Un altro reporter di DIHA, Nedim Oruç, è stato arrestato il 5 gennaio nella città curda di Silopi. È stato trascinato in una palestra, dove secondo testimoni oculari è stato torturato. Un’immagine della polizia che è stata pubblicata, mostra tracce di maltrattamenti fisici. Una cosa simile è capitata a Murat Bay del portale di notizie sendika.org. Il 28 gennaio a Diyarbakir voleva andare a Sur-Iskenderpasa, quando anche nel quartiere sudoccidentale di Sur è stato proclamato il coprifuoco. Iskenderpaşa era ancora accessibile liberamente. Prima di andare nel quartiere, ha chiesto al posto di controllo della polizia all’ingresso se e come poteva entrare. Questi gli hanno dato la risposta: »Nessun problema, fino alla Melik Ahmet Caddesi.« Nel quartiere poi è stato trascinato in una via laterale da un’unità speciale e minacciato di morte: »Ora ti becchi una pallottola in testa «, gli hanno detto.

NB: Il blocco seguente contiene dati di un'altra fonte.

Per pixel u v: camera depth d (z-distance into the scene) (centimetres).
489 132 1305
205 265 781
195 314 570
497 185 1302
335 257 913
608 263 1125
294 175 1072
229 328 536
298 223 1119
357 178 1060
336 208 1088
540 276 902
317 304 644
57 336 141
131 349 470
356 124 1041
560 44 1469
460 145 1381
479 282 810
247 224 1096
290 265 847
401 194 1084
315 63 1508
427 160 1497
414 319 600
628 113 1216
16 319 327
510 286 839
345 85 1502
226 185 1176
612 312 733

E pochi giorni dopo la nostra partenza viene poi colpita una nostra collega, Duygu Yildiz, del portale di notizie Siyasi Haber, che era arrivata dall’Europa per farsi un’idea della situazione sul posto. Il 12 febbraio è stata prelevata a Nusaybin insieme a Gael Cloarec, un giornalista free-lance proveniente dalla Francia. Sono stati trattenuti in guardina, insultati, sono stati definiti agenti francesi e minacciati di morte. A differenza del collega maschio, Duygu è stata completamente spogliata. L’umiliazione sessuale, questo è quanto hanno dimostrato le unità speciali anche nel caso di combattenti e civili uccise nelle ultime settimane e mesi, fa parte del repertorio di questa sporca guerra.
Metodi fascisti
Il modo di procedere contro qualsiasi opposizione civile o anche contro cronache in una certa misura critiche nelle zone curde ha tratti assolutamente fascisti. Lo Stato turco qui si pone come forza di occupazione e definisce chiunque non si sottometta come »terrorista« e quindi come obiettivo legittimo per l’arresto o perfino per l’uccisione. Così‘ si crea un’atmosfera di insicurezza permanente che trattiene molti reporter dall’andare in Kurdistan. Quello che resta sono media statali che impongono alla popolazione turca la loro versione degli avvenimenti attraverso centinaia di canali, riviste o giornali.
Questa rete di propaganda così da un lato contribuisce a rendere possibile la guerra, rafforzando risentimenti nazionalisti e anti-curdi. Questo viene fiancheggiato dal silenzio di quella »Comunità Internazionale« che lascia mano libera al »partner« di Ankara. Sia gli USA che l‘Europa tollerano il modo di procedere di Erdogan e Davutoglu, toni critici sono rari, sanzioni in vista non ce ne sono. Questo si riflette anche nelle cronache dei principali media occidentali. Anche se a volte vengono pubblicati buoni reportage, al tema non viene di gran lunga attribuito il significato che in effetti ha. I massacri a Cizre all’inizio di febbraio 2016 nei quali sono stati uccisi civili a dozzine, non sono riusciti a raggiungere le prime pagine.
Diversamente da quanto avveniva ancora ai tempi dei combattimenti per la città curdo-siriana di Kobane, l’attacco turco al Kurdistan settentrionale viene presentato come un fatto marginale. E diversamente dal caso della Siria o della Libia, la ricerca di articoli di apertura nei quali si esprima il desiderio di un cambio di regime in Turchia è vana. Il palese scandalo che un governo che ha svariati rapporti con il governo tedesco e USA [e italiano N.d.T.] stia massacrando la »propria« popolazione, scacci centinaia di migliaia di persone dalle proprie case e parli apertamente di »pulizia«, riceve a stento attenzione. Anche questo contribuisce al fatto che Ankara possa procedere come vuole. Questa situazione è stata fatta notare poco tempo fa da studenti curdi a Marburg con uno striscione sul quale era scritto: »Il vostro silenzio ci uccide.”